Um dem wirtschaftlichen Fokus Rechnung zu tragen muss auch im Compliance ein Umdenken stattfinden. Kostentransparenz in den Prozessen, aber auch in der Umsetzung von regulatorischen Projekten erhält man nur dann, wenn man sich auch für die Zahlen interessiert. Die rechtswissenschaftliche Disziplin ist in ihrer Ausbildung nicht für die Auseinandersetzung mit Effizienzformeln, Return of Investments oder dem Führen von Projekten bekannt. Somit müssen Fachleute mit betriebswirtschaftlichem Hintergrund als fester Bestandteil der Compliance-Abteilungen aufgenommen werden, um Prozesse compliant aber schlank zu halten und Projekte nach betriebswirtschaftlichen Grundsätzen zu führen, zu steuern und zu überwachen.
Fazit 2: Die etablierten Juristen, die das Gesetz und deren Auslegung detailliert kennen, brauchen zur Unterstützung Personen mit ökonomischem Fachwissen, um gemeinsam die Effizienz und die Compliance voranzutreiben. Ausserdem können sie dadurch die Banken in der Erfüllung der regulatorischen Pflichten unter Berücksichtigung der betriebswirtschaftlichen Konsequenzen unterstützen.

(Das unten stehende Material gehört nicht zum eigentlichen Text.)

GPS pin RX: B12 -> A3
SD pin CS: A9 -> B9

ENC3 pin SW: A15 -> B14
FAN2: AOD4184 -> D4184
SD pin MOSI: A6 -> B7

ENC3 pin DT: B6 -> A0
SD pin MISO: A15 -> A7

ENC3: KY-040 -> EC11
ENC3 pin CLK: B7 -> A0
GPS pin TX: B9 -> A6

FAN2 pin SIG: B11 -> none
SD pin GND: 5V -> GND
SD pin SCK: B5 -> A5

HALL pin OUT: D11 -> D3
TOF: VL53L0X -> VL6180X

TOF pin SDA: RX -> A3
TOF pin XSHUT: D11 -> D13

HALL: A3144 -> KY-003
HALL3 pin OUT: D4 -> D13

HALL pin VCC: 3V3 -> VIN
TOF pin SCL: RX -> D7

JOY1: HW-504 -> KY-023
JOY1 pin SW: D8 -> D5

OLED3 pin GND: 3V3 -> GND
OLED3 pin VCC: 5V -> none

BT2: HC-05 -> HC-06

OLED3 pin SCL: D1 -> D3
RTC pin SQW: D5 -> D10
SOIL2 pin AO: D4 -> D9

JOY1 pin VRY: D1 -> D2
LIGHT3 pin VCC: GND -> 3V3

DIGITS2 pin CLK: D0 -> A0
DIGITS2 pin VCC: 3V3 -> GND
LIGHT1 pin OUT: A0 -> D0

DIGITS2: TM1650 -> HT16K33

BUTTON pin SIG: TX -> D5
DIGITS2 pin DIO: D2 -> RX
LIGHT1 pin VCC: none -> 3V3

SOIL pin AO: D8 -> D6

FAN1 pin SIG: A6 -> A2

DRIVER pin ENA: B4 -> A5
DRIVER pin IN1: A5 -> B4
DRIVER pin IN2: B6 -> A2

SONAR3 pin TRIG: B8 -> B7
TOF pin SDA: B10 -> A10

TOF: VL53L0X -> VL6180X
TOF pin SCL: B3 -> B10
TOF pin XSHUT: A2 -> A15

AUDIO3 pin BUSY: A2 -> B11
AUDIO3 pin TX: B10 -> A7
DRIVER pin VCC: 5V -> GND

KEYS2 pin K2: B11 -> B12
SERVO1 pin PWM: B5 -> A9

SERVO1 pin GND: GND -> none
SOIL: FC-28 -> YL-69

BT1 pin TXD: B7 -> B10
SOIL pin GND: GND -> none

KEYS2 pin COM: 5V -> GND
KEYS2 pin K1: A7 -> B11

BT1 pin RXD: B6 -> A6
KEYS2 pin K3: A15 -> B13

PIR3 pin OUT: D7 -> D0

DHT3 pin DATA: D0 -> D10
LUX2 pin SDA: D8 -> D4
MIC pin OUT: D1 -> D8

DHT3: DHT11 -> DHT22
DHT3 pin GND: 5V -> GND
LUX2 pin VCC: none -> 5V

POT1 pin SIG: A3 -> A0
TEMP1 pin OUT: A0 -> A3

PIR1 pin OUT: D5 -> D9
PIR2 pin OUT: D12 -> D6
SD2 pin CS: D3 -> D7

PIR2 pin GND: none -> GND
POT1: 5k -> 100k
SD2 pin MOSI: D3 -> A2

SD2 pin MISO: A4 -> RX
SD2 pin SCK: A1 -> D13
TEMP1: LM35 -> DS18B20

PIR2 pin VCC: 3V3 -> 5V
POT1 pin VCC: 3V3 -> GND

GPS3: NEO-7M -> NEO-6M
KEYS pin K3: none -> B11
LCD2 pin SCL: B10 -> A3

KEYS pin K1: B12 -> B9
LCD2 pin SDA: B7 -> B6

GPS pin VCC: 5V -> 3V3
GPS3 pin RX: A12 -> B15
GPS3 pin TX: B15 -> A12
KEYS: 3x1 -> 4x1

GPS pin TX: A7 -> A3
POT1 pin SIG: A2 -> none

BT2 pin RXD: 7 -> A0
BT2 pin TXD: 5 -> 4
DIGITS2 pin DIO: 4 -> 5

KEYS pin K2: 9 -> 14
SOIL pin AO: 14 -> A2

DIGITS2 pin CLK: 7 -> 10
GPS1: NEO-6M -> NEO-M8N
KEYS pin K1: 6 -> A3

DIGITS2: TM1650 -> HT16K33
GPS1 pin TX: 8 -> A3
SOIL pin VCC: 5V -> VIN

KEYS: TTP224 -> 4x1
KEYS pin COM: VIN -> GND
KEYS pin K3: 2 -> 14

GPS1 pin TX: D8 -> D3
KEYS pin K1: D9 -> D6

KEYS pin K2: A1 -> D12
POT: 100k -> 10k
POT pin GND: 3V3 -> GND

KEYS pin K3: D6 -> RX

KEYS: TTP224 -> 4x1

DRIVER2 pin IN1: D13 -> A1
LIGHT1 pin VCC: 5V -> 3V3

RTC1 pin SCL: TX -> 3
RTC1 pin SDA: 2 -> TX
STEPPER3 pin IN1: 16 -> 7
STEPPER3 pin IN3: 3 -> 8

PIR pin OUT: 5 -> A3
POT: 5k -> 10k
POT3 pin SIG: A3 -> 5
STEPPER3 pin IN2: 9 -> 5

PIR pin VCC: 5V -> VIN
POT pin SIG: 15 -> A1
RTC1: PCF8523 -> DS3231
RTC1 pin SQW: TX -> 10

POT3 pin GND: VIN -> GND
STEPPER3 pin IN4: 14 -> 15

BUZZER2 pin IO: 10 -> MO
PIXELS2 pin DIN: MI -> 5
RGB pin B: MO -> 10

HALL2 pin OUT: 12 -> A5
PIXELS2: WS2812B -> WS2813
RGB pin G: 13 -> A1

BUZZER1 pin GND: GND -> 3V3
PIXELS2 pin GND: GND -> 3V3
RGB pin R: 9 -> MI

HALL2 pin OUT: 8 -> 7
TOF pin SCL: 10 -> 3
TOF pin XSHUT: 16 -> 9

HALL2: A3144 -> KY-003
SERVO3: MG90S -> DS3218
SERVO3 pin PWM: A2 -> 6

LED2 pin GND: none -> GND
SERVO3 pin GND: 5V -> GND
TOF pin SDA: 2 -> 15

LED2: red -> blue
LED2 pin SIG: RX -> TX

Handlungsfelder entlang der gesamten Wertschöpfungskette
Die Handlungsfelder erstrecken sich über die gesamte durch die Regulation beeinflusste Wertschöpfungskette. Die Stichprobenkontrollen in den Eröffnungsunterlagen, die Transaktionen mit erhöhtem Risiko, die Personenabklärungen bei behördlichen Untersuchungen oder der Prozess von politisch exponierten Personen – das alles sind Beispiele für Prozesse mit Potenzial zur Effizienzoptimierung. Genau so ist der ökonomische Grundgedanke auch in der Umsetzung von regulatorischen Projekten einzubringen, um strukturiert Wechselwirkungen und Synergien zwischen den unterschiedlichen Regulationen zu erkennen und systematisch nutzen zu können.
Fazit 3: Es gibt ausreichend Handlungsfelder, wo ökonomisch ausgebildete Personen im Compliance per sofort tatkräftig unterstützen und massgebliche Beiträge leisten können.
Das BEI | CC Sourcing ist überzeugt, dass durch konsequente Nutzung von Synergien, Optimierungsansätzen, Automatisierung und Virtualisierung auch im Compliance effizient und wirtschaftlich orientiert gearbeitet werden kann ohne die Sicherstellung der Compliance zu gefährden. Wir bleiben an diesem Thema dran, und werden in einem der nächsten Beiträge im ccsourcing.news einen Ansatz zur Erkennung und systematischen Nutzung von Wechselwirkungen und Synergien zum Beispiel im Crossborder Geschäft nutzen zu können.